Retype the listing exactly, minus its pictures.

____________________

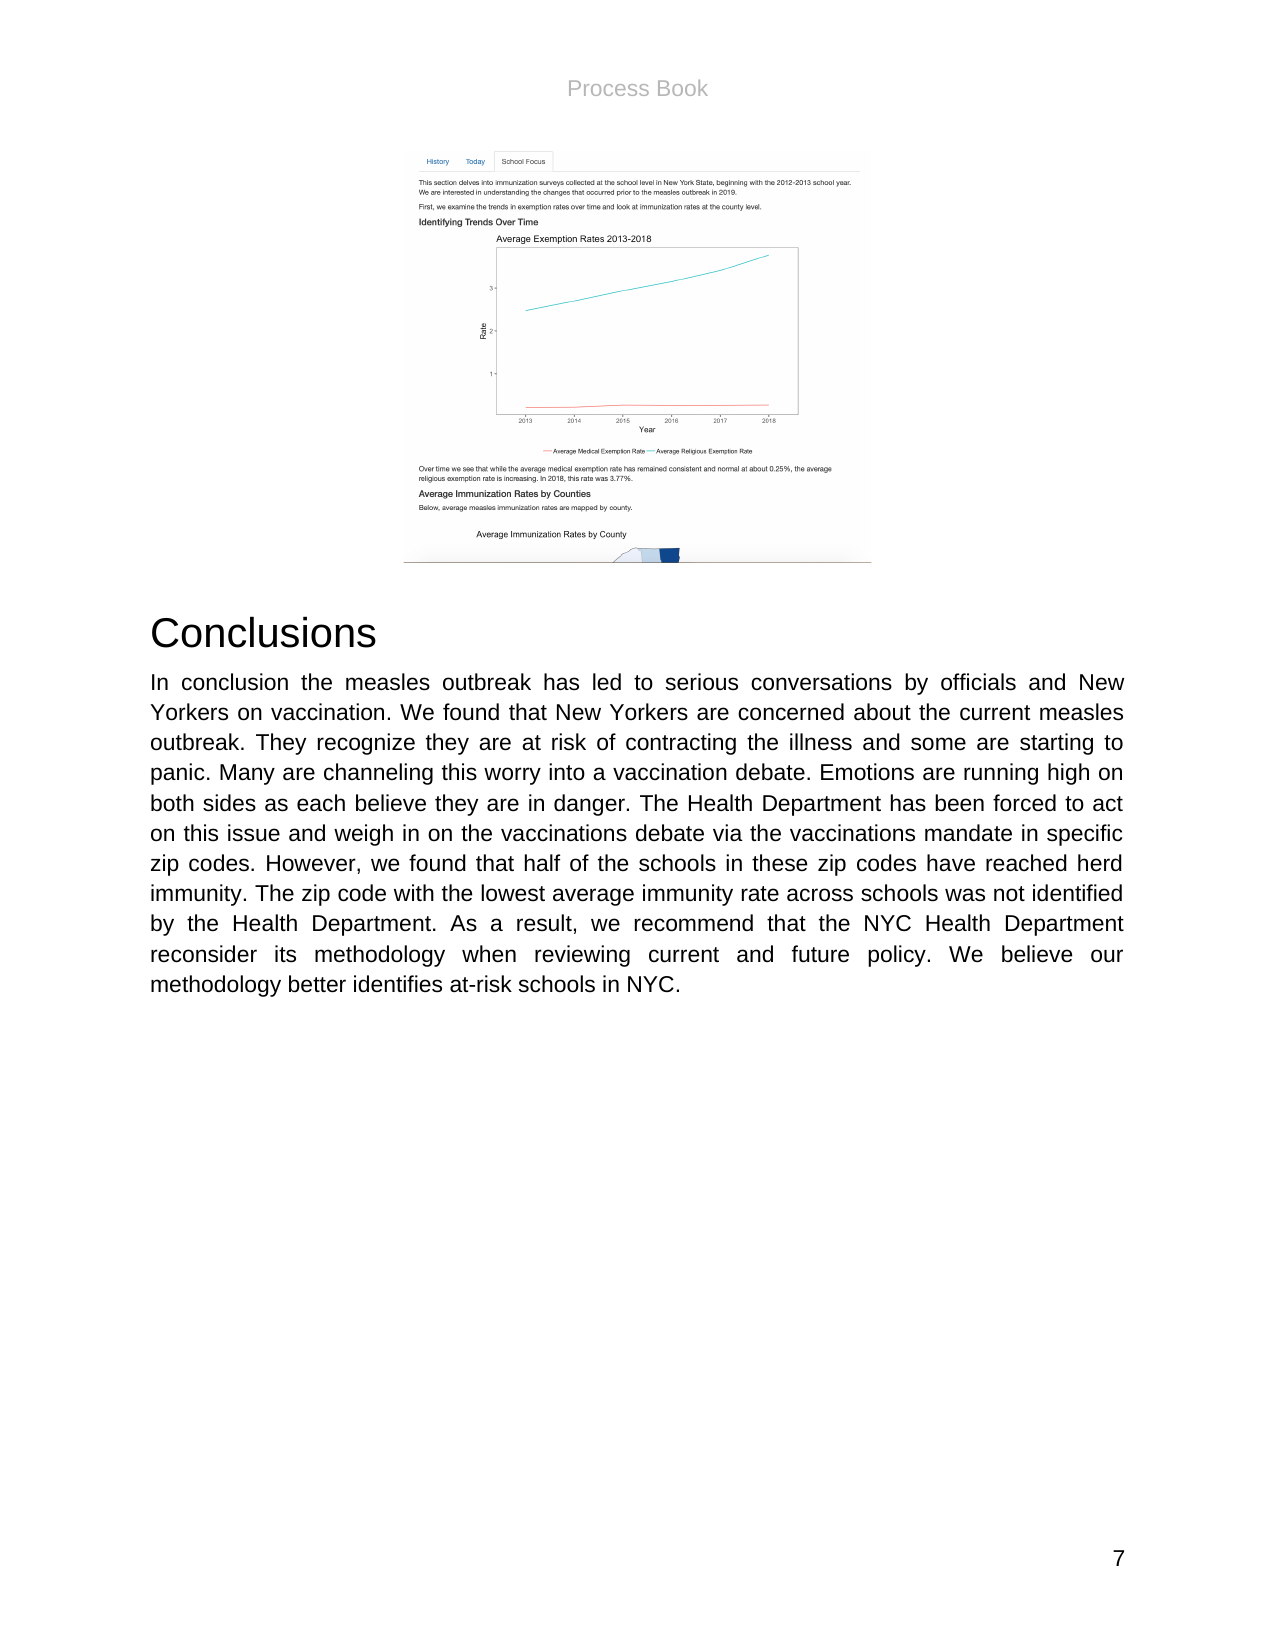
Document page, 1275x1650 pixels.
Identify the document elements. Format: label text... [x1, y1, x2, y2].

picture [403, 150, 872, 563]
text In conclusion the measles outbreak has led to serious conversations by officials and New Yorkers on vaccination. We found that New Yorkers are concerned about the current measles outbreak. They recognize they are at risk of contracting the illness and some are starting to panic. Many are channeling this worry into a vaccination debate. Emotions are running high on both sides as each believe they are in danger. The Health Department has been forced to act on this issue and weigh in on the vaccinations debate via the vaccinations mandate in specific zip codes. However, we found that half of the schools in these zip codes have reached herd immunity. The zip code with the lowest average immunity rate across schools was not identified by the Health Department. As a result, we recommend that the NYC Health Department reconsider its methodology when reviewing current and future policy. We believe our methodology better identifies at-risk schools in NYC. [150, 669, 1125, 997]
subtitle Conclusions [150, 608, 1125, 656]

____________________

Exercise solution:
Document page, 1275x1650 pixels.
Identify the document elements. Format: label text... [x1, y1, x2, y2].

picture [403, 150, 872, 563]
text In conclusion the measles outbreak has led to serious conversations by officials and New Yorkers on vaccination. We found that New Yorkers are concerned about the current measles outbreak. They recognize they are at risk of contracting the illness and some are starting to panic. Many are channeling this worry into a vaccination debate. Emotions are running high on both sides as each believe they are in danger. The Health Department has been forced to act on this issue and weigh in on the vaccinations debate via the vaccinations mandate in specific zip codes. However, we found that half of the schools in these zip codes have reached herd immunity. The zip code with the lowest average immunity rate across schools was not identified by the Health Department. As a result, we recommend that the NYC Health Department reconsider its methodology when reviewing current and future policy. We believe our methodology better identifies at-risk schools in NYC. [150, 669, 1125, 997]
subtitle Conclusions [150, 608, 1125, 656]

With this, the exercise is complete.